Zoom to a child's face in wonderment, zoom out of focus, cue the gospel choir.  And the movie proper begins - a series of vignettes designed to attempt to portray how Biblical characters and stories might be envisioned by rural African-American children.  And, as the set-up suggests, this extends not just to the use of African-Americans in the roles of the biblical characters, but in (then) contemporary dress, speech patterns and behaviors for all the characters, as well.

(Warner Brothers puts a disclaimer at the outset of the DVD, stating that although these mannerisms and ways of speaking may have been common in the past, that WB certainly doesn't think that's what African-Americans are all about now.  I'd like to think movie companies would feel us sufficiently intelligent to not come to such a realization, but there you be.)
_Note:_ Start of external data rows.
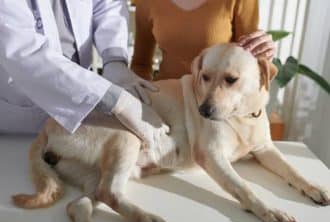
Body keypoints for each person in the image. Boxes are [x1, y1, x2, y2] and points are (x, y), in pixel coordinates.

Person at [0, 0, 168, 149]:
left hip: (82, 106)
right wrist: (115, 101)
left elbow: (107, 4)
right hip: (22, 123)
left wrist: (114, 60)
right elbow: (23, 52)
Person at [131, 0, 275, 81]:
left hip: (216, 106)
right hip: (167, 103)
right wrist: (144, 103)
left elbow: (250, 60)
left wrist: (264, 53)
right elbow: (140, 65)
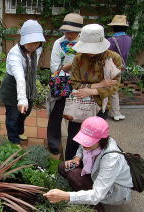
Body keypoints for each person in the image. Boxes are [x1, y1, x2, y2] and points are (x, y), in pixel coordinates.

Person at [43, 116, 133, 211]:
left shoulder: (111, 159)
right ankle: (81, 190)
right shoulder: (95, 144)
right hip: (95, 170)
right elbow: (82, 147)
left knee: (75, 176)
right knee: (64, 167)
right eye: (84, 139)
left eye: (89, 141)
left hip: (113, 190)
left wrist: (66, 196)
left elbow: (97, 195)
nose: (85, 144)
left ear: (101, 140)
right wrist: (77, 158)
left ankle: (97, 209)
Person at [64, 24, 122, 160]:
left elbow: (114, 86)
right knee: (74, 137)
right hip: (79, 106)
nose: (89, 52)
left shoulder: (113, 59)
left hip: (100, 106)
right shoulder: (78, 58)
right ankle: (69, 168)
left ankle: (91, 170)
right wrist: (99, 85)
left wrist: (91, 91)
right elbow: (75, 83)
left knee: (95, 141)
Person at [0, 20, 45, 144]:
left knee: (25, 112)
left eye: (36, 41)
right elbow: (19, 77)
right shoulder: (15, 54)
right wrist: (22, 99)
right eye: (29, 41)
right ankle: (13, 141)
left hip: (28, 85)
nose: (32, 45)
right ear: (22, 38)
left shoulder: (38, 49)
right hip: (13, 87)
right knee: (13, 116)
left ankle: (19, 131)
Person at [47, 13, 83, 154]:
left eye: (71, 31)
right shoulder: (58, 43)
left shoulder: (84, 45)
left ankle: (73, 148)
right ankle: (54, 144)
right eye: (66, 31)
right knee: (56, 114)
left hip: (79, 86)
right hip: (61, 84)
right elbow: (54, 66)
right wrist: (68, 70)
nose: (68, 34)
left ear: (79, 31)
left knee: (76, 119)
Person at [107, 15, 132, 121]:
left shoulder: (110, 40)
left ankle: (115, 113)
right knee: (114, 88)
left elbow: (105, 55)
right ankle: (113, 112)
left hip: (110, 68)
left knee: (111, 89)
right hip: (120, 67)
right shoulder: (129, 39)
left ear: (114, 27)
The fact that this movie was made at all, let alone well, is something of a miracle.  The entire cast and crew for the feature was African-American, and in the mid-30s, there can't have been that many who had a lot of professional film-making experience.  Despite this fact, this film is anything but an amateur production.  If anything in the film seems a bit hokey or amateurish, it's the same sort of things that you might see in any Hollywood production from the same time period.  After a couple of scenes, I found myself slipping into the spirit of the film, enjoying seeing these "well-known characters" in a new light.  The accents were occasionally thick enough (and the slang occasionally obscure enough) that I did better with the closed-captioning feature turned on, but I certainly didn't find this any sort of handicap.  Although not a Christian nor a student of African-American studies, I came away from this feature feeling as though I really did see something special and unique.  My only real complaint - the excellent gospel music by the Hall Johnson Choir isn't available on CD.  Presumably this just means I'll end up watching the movie more often.  There certainly are worse fates.